— Check your understanding —
A: Answer these questions from the passage about the self-reporting pill, each on its own line:
(i) What is currently the most effective way to make sure trial participants take their medication?
(ii) In what has the prototype pill been tested?
(iii) How much extra per pill does Bashirullah estimate that applying the microchips would cost?
B: Carry on the passage about the self-reporting pill, starting after its final sentence.

— Exercise passage —
----------
A major cost of developing new drugs is conducting the clinical trials to test their efficacy, Bashirullah explains, and a pricey piece of those trials is making sure that participants actually take the medication (or placebo). Noncompliance can make it difficult to interpret the data and seriously undermine the results of clinical trials. So, understandably, making sure that participants are actually taking the medication, and are doing so at the recommended time, is a central concern. Currently, the most effective way to do this is what’s known as “direct observation therapy,” or basically having someone actually eyeball the pill as it goes into a participant’s mouth. As Bashirullah explains, “a person has to go to a facility and is actually seen taking the pill.” Yet, while effective, that method can be quite costly. That’s where this self-reporting pill comes in.

Currently Bashirullah has a prototype pill that has been tested in what he calls “human phantoms”—or lab concoctions designed to have the same chemical make up as the human body. In the prototype, the tiny microchip with a tiny antenna is adhered to the outside of a pill with a biodegradable “sticker.” Once the pill hits the stomach, (or, in the lab, a solution with similar chemical make up), the microchip senses the change in surroundings. Drawing power from a small device—something like a watch or necklace—worn by the pill-taker, the microchip can then transmit information to an electronic device, such as a PDA or iPhone. “Once it’s energized it essentially replies back with a message that says, ‘Hey, I’m inside the stomach,'” Bashirullah says. And from there, the data could automatically be uploaded to a web database maintained by the researchers or physician’s office. “We’re developing an intelligent marker event technology. If you have that you can essentially exploit the internet and mobile infrastructure to really monitor whether people are taking their medication on time, or in the right dosage,” he says. After it had done it’s job, the microchip—which would be “much smaller than a grain of rice”—would simply leave the body through the digestive tract.

Bashirullah says that the technology currently used to print labels onto pills could be used to apply these microchip-containing stickers. And, based on the cost of producing RF (radio frequency) ID tags that are increasingly used on consumer products, he estimates that applying the microchips to medication would cost between 25¢ to $1.00 more per pill, a cost he says is “trivial” considering that pharmaceutical companies often spend some tens of millions on noncompliance.
----------
— Dataset extract —
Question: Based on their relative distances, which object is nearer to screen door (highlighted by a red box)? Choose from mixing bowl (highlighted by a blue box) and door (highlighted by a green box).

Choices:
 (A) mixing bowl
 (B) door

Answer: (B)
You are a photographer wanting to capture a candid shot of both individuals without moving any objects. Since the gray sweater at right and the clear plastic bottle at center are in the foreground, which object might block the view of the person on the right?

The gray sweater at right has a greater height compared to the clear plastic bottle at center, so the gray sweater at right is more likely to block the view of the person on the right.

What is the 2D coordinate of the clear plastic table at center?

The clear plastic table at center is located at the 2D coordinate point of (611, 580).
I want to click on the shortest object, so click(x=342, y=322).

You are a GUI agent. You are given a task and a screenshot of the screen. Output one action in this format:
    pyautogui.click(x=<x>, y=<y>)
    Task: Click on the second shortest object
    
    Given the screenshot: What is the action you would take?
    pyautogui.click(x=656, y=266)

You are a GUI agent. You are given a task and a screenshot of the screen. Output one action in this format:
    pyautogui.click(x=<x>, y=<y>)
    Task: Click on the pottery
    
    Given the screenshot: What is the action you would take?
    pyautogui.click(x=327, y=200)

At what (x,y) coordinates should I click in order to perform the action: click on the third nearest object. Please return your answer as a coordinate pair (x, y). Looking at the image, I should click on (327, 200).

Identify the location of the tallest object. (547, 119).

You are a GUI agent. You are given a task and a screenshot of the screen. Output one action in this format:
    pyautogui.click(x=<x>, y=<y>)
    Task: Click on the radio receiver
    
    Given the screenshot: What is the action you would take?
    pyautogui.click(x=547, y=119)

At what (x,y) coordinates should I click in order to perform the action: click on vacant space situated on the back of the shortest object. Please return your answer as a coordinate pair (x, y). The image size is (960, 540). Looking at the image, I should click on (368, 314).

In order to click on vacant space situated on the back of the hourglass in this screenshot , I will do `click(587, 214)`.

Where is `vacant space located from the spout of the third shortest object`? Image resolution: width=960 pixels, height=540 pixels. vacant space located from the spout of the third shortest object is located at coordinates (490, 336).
----------
— Results by task —
A:
(i) Direct observation therapy, where someone watches the pill go into a participant's mouth.
(ii) In "human phantoms," which are lab concoctions made to have the same chemical makeup as the human body.
(iii) Between 25¢ and $1.00 more per pill.

B:
The company formed in October of last year to take this technology beyond the lab is eTect, for whom Bashirullah is chief science officer. He estimates that a real-world product should be available within two years. If the product can improve compliance, he says, he’s hopeful that it could also save lives.

Yet, even as this technology is still being developed—and though it has yet to be tested in real humans—it already raises some serious ethical questions. Should it work, would a logical next step be to go beyond clinical trials and enable doctors to monitor whether their individual patients’ are taking medication as directed? Should children of the elderly be able to monitor whether mom and dad are taking their pills? “Some people are scared that it would be an invasion of privacy,” Bashirullah acknowledges. “We’re not there yet. We have to see what the potential benefits of the technology are. Once we see that, then we may see it move into the market,” he adds. And before it could come into widespread use, Bashirullah says ethical questions would have to be confronted. At the very least, “I’m sure it would require consent,” he says.

Yet, he’s quick to add, with a laugh, that while ethical considerations are important, it’s also worthwhile to acknowledge the limitations of technology. “You won’t have a satellite flying over you and checking whether you’ve taken your pills,” he says.